"Begorra, we'll have to soak the persistint gint in the neck!" burst from the young Irishman.
Murillo backed away a bit, and his hand came forth from his bosom. It grasped a small shining revolver.
"Touch me, you gringo curs, and I'll keel you!" he threatened.
A stalky, broad-shouldered young man, wearing a broad-brimmed Stetson hat, came down the aisle behind the Mexican. There was a certain breezy, Western air about this broad-hatted stranger. He gave one sharp look at Murillo, and a moment later he had the threatening Mexican in a grip of iron. One of the stranger's hands shot over Murillo's shoulder and grasped the revolver, turning the muzzle toward the roof of the car.
"A popgun like that is a whole lot dangerous for fools to play with," observed this person who had interrupted. "You ought to be turned over some one's knee and spanked a-plenty. That's whatever!"
"Great Juniper!" squawked Ephraim Gallup, flourishing his arms with a wild gesture of delight. "It's Buck—it's old Buck, by gum!"
"Hooroo, Badger, me bhoy!" laughed Barney. "Wherever did yez come from so suddint, Oi dunno?"
"In truth, it is my old college mate from Kansas!" breathed Carker.
Badger had twisted the pistol out of Murillo's fingers, with one hand while he easily held the Mexican helpless with the other hand.

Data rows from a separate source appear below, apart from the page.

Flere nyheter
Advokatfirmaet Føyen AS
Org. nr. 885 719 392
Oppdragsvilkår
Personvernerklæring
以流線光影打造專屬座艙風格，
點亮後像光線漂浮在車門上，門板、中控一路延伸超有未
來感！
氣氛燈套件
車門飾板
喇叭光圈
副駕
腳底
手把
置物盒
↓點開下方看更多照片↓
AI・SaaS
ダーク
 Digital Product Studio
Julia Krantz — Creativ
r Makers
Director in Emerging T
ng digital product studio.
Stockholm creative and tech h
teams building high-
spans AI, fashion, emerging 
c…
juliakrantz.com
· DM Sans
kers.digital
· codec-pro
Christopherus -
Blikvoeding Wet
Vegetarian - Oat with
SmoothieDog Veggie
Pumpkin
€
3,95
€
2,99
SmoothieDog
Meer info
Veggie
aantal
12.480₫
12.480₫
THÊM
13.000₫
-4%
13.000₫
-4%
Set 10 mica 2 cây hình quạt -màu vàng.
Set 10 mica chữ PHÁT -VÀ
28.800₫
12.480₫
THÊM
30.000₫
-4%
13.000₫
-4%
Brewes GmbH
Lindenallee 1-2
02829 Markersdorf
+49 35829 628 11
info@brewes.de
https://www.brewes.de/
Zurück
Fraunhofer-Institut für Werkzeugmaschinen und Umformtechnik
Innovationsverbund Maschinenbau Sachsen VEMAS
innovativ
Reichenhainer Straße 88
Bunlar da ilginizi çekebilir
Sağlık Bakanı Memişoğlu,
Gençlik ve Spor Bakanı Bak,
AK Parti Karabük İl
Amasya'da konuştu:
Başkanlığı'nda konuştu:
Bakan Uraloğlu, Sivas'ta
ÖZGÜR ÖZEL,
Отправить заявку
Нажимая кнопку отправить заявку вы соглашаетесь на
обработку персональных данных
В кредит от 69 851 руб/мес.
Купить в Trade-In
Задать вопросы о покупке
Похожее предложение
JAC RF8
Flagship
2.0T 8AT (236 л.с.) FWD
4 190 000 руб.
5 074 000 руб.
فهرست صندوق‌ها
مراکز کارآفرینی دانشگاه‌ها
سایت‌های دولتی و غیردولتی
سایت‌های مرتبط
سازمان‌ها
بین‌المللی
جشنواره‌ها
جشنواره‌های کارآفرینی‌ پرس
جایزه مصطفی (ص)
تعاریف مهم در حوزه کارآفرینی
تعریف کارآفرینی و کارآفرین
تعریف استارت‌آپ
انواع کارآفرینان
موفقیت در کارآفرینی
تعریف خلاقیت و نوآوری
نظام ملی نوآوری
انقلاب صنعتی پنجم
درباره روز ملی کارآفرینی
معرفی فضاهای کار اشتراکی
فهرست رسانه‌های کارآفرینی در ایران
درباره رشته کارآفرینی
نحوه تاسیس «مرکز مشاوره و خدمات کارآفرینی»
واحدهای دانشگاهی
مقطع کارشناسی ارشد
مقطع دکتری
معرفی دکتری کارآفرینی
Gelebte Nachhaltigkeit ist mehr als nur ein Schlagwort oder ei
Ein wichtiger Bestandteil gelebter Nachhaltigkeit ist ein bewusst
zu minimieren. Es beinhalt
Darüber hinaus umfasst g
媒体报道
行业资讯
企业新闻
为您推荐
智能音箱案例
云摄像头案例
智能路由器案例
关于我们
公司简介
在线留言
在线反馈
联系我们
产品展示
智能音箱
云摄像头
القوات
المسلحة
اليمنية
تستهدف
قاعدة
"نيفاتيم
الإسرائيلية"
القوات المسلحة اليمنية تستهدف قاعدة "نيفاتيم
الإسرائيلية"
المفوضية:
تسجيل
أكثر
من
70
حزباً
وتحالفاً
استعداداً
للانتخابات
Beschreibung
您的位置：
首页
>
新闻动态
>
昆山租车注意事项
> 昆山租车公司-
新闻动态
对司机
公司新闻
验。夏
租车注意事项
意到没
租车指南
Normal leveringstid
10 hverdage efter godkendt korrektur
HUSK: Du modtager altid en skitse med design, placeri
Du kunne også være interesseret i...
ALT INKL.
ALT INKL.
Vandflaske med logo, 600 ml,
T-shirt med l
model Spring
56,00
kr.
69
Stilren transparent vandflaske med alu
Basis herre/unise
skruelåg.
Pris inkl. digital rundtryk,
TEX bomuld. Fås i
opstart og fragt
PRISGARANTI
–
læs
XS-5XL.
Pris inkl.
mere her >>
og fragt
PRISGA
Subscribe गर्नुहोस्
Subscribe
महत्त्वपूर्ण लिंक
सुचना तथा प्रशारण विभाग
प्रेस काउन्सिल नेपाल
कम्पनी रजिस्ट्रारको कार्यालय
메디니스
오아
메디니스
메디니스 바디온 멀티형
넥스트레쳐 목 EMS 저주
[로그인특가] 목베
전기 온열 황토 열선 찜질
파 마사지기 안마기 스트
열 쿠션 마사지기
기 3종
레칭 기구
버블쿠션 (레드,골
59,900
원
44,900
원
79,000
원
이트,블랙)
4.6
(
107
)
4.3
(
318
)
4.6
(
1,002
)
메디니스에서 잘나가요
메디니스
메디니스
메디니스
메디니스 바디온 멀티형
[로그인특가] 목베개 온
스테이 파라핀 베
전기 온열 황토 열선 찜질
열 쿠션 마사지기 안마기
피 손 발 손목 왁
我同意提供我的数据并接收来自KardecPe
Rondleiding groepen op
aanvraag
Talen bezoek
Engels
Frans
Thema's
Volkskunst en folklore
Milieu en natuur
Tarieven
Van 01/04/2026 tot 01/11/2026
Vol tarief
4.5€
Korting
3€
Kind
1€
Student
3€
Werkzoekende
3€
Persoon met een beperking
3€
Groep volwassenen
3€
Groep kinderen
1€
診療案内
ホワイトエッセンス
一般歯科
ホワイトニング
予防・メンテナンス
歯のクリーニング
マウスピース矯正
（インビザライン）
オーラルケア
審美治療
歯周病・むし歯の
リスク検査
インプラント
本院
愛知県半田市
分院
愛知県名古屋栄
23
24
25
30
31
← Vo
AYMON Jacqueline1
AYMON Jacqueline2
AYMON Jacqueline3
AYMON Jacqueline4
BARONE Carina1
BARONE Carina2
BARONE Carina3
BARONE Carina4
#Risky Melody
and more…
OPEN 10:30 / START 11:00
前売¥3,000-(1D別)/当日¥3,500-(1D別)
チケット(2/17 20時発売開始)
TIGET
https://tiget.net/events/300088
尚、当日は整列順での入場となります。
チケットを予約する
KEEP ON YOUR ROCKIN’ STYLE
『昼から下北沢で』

Badger was a big man. He stood six feet tall, and every inch of him was put up for strength and endurance. He was a fine-looking man, too, bronzed and weather-beaten, as if he had seen much outdoor life, yet having a certain atmosphere of ease and refinement about him which proclaimed him no ordinary cow-puncher or laborer. There was command and self-confidence in every glance of his eyes, in every movement of his person. In spite of his youth, a critical, discerning stranger would have pronounced him a man of much experience who feared nothing made of flesh and blood.